Die Reaktion reiht sich nahtlos in die seit Monaten praktizierte und von Tatenlosigkeit gefolgte Betroffenheitsrhetorik ein. Ja, unsere Grundrechte, der Datenschutz, die Privatsphäre sind alles in und von einer Demokratie zu beschützende Werte. Die Europäer, die „alten“ und „neuen“, wissen dies aus den Erfahrungen ihrer jüngsten Geschichte nur allzu genau.

Guy Kemp gkemp@tageblatt.lu

Diesen Schutz können die europäischen Nationalstaaten und die von ihnen geschaffene Union offensichtlich nicht gewährleisten. Und dem hinterhältigen und verräterischen Vertrauensbruch, den sich der Bündnispartner durch seine Abhör- und Spionageaktivitäten auf den verschiedensten Ebenen in Europa leistet, wollen die 28 nichts entgegensetzen. Auf jeden Fall nichts Gemeinsames. Nur Frankreich und Deutschland sollen „bilaterale Gespräche mit den USA führen (…), um bis zum Jahresende zu einer Verständigung über die gegenseitigen Beziehungen auf diesem Gebiet (der Nachrichtengewinnung; Anm. d. Verf.) zu gelangen“, heißt es im Text der Schlusserklärung des letztwöchigen Gipfeltreffens in Brüssel.

Weiterer Grund für Verdrossenheit

Mit dem Inkrafttreten des Lissabonner Vertrages ging auch das Versprechen einher, dass die EU außenpolitisch zu einem Schwergewicht heranwachsen würde. Wer aber im Ernstfall dermaßen entschlossen auftritt, wie es Europas Staatenlenker bisher getan haben, braucht sich nicht zu wundern, dass sie nicht nur auf der internationalen Bühne als schwach und rückgratgeschädigt daherkommen. Der Umgang mit den jüngsten Enthüllungen durch die politische Klasse Europas dürfte ein weiterer jener Gründe werden, aus denen sich die weitgehende Verdrossenheit der EU-Bürger über ihre Union nährt.

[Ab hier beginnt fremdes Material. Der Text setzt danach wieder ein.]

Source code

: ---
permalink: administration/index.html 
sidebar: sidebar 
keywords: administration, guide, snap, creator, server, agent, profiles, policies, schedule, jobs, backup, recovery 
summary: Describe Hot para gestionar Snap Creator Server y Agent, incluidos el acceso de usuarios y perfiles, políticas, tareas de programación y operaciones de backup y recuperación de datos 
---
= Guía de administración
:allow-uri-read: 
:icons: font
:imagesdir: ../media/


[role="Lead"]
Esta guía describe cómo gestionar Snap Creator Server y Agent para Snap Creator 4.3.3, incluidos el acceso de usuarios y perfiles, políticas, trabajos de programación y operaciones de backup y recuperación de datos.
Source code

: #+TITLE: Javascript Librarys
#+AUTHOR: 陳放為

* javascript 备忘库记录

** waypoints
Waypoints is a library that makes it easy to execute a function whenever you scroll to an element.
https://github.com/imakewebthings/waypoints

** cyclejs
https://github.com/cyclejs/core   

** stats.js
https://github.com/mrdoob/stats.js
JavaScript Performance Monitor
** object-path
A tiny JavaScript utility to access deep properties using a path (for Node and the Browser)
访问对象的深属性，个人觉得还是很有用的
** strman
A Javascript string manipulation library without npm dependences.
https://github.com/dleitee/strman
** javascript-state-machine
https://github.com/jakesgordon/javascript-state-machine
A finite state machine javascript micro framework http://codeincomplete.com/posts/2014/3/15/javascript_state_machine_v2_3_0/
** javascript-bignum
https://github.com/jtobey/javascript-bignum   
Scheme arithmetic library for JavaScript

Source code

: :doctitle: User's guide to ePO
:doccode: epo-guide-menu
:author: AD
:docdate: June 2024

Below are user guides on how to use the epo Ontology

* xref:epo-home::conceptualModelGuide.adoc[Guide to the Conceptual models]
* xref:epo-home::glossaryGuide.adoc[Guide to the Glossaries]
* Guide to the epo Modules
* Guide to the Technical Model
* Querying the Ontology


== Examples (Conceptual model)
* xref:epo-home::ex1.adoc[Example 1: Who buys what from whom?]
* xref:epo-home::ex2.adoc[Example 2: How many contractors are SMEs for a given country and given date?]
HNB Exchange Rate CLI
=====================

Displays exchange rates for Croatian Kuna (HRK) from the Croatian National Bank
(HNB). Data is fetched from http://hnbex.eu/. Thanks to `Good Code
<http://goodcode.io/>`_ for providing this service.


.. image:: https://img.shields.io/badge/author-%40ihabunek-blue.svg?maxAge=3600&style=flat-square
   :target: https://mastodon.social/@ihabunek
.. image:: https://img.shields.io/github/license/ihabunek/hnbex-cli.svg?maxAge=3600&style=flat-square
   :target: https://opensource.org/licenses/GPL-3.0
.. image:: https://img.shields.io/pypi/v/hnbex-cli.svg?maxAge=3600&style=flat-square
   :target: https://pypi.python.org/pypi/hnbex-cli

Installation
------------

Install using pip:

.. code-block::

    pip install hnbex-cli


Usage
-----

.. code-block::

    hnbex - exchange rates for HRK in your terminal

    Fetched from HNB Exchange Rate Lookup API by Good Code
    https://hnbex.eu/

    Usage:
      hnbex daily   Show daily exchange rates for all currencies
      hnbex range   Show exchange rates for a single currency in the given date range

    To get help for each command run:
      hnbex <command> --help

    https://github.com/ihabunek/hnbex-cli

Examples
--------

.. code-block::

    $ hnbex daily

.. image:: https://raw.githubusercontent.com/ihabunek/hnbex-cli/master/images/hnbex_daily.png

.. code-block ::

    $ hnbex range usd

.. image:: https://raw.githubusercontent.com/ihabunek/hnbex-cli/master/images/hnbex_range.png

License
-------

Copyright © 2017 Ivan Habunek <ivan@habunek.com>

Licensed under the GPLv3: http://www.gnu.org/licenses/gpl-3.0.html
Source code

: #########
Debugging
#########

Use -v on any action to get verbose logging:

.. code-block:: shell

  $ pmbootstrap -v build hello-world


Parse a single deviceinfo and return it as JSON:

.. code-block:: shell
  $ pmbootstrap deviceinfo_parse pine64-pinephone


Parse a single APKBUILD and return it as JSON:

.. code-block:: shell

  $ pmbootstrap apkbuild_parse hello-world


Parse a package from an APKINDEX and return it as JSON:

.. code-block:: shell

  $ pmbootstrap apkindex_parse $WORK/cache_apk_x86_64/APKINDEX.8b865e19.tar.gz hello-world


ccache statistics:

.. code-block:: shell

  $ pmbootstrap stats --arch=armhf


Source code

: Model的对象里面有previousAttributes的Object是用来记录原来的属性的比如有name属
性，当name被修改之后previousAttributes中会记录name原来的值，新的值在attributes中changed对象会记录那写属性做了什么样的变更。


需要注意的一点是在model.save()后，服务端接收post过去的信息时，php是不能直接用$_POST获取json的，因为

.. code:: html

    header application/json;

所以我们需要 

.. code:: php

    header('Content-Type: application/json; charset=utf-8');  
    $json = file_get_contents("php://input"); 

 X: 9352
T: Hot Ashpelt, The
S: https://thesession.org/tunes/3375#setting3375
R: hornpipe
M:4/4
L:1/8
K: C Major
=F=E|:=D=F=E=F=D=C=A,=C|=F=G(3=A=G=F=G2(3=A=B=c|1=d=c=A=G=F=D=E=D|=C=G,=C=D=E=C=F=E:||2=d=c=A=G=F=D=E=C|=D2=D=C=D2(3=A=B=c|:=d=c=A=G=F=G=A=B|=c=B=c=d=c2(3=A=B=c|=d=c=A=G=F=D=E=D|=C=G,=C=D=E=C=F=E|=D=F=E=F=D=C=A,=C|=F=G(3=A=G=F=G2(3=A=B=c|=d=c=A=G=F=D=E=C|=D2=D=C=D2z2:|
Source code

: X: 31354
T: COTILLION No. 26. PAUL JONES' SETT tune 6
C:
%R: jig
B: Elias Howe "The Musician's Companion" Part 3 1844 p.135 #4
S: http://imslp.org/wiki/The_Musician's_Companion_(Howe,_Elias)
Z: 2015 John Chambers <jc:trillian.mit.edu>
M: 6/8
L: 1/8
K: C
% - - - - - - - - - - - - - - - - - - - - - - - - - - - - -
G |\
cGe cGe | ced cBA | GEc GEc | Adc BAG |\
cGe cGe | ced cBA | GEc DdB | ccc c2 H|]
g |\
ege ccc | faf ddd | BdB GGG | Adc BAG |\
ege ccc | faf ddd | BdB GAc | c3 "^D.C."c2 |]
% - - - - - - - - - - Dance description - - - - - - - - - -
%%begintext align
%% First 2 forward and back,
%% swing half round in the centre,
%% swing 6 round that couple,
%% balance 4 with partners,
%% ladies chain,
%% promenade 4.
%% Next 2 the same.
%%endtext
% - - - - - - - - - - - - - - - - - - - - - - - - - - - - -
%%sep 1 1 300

Die Präsidentin des aufstrebenden Brasiliens, Dilma Rousseff, zeigte, wie auf die Bespitzelungen der Amerikaner zu reagieren ist, als sie ein Treffen mit US-Präsident Barack Obama kurzerhand absagte. Zur Ehrenrettung Europas konnte sich immerhin das Europäische Parlament aufraffen, das sich vergangene Woche zumindest dafür aussprach, das Swift-Abkommen mit den USA über die einseitige Weitergabe von Informationen von Bankkunden in Europa auszusetzen. Die US-Geheimdienste haben sich offenbar eigenhändig Zugang zu diesen Daten verschafft und umgehen damit die mit den Europäern vereinbarten Regeln für diesen Informationsaustausch. Nun dürfte es nicht lange dauern, bis die EU-Kommission tätig wird. Immerhin hatte deren Vizepräsidentin und EU-Justizkommissarin Viviane Reding gemeint, dass die Kommission erst einschreiten werde, wenn das EP einen entsprechenden Beschluss gefasst habe.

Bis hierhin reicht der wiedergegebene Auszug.